Fast BERT (Prototype)

Feature Description

Intel proposed a technique to speed up BERT workloads. Implementation leverages the idea from Tensor Processing Primitives: A Programming Abstraction for Efficiency and Portability in Deep Learning & HPC Workloads.

Currently ipex.fast_bert API is only well optimized for training. For inference, it ensures functionality, while to get peak perf, please use ipex.optimize API + torchscript.

Prerequisite

  • Transformers 4.6.0 ~ 4.45.0

Usage Example

An API ipex.fast_bert is provided for a simple usage. Usage of this API follows the pattern of ipex.optimize function.
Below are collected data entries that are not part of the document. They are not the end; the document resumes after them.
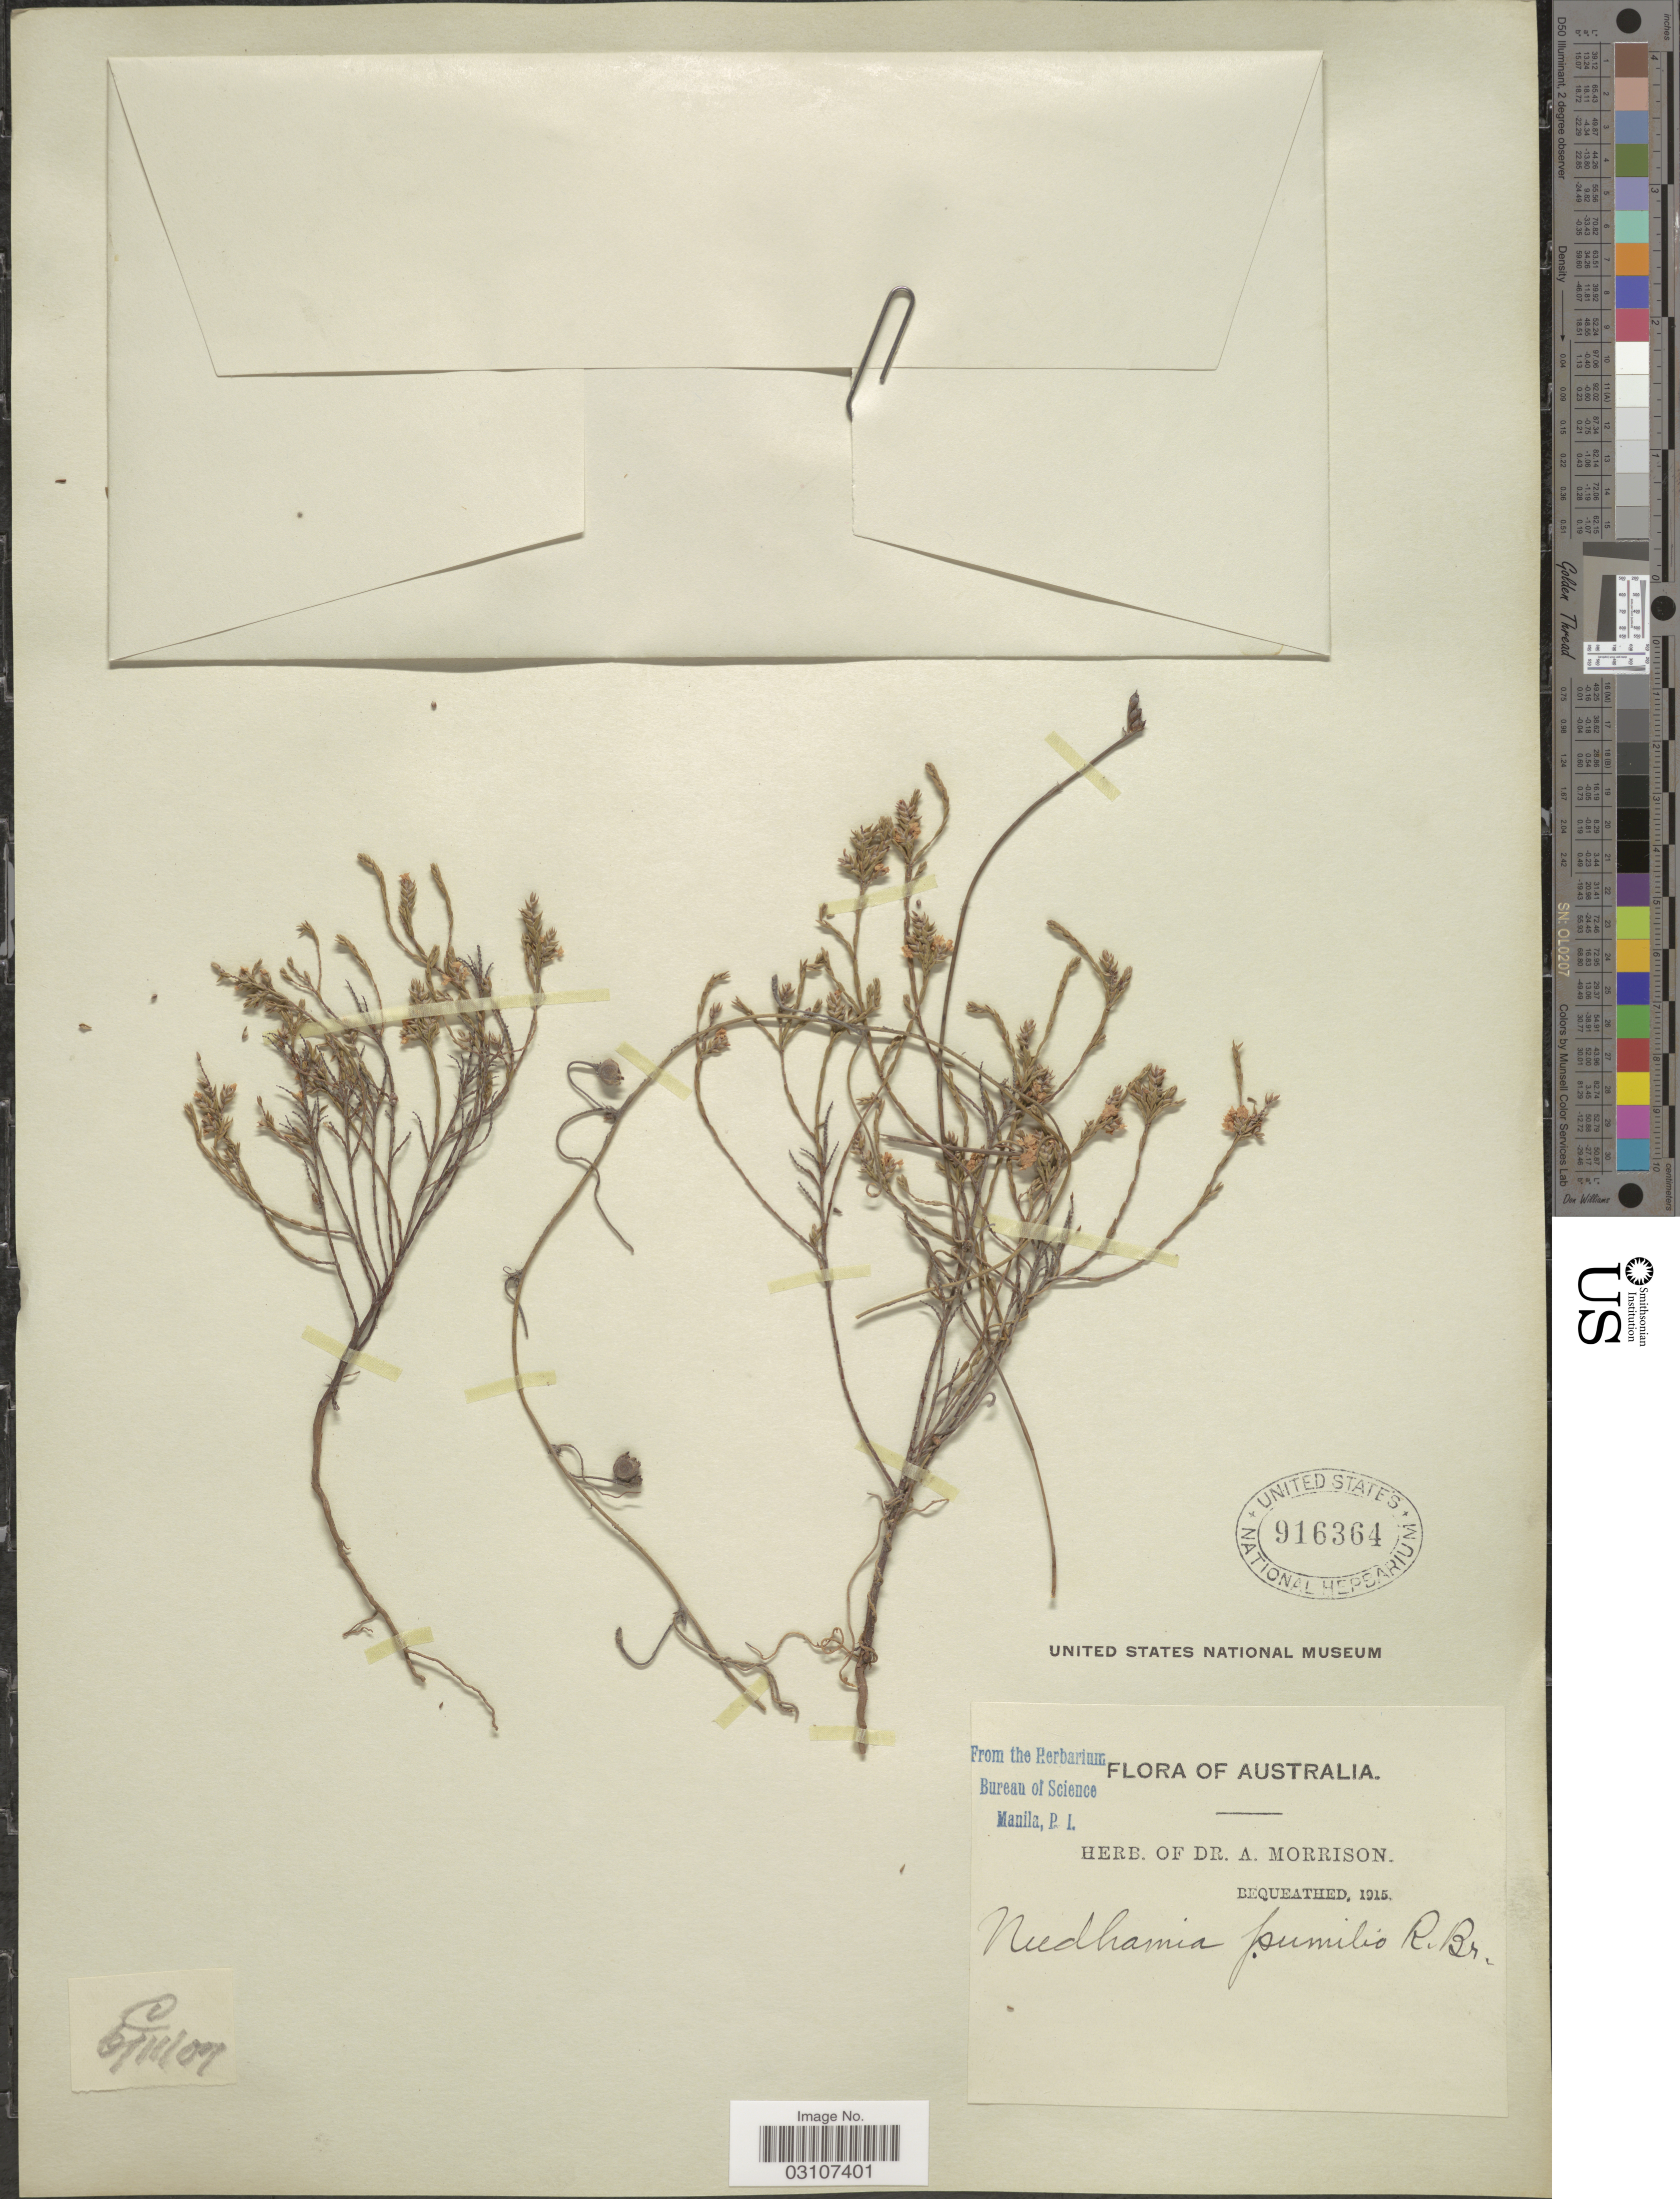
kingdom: Plantae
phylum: Tracheophyta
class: Magnoliopsida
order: Ericales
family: Ericaceae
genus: Needhamia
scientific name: Needhamia pumilio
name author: R. Br.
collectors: ex herb. Dr. A. Morrison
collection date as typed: Transcribed d/m/y: 6/11/7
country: Australia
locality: C.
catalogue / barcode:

More detailed description of API is available at Fast BERT API doc

import torch
from transformers import BertModel

model = BertModel.from_pretrained("bert-base-uncased", attn_implementation="eager")
model.eval()

vocab_size = model.config.vocab_size
batch_size = 1
seq_length = 512
data = torch.randint(vocab_size, size=[batch_size, seq_length])
torch.manual_seed(43)

#################### code changes ####################  # noqa F401
import intel_extension_for_pytorch as ipex

model = ipex.fast_bert(model, dtype=torch.bfloat16)
######################################################  # noqa F401

with torch.no_grad():
    model(data)

print("Execution finished")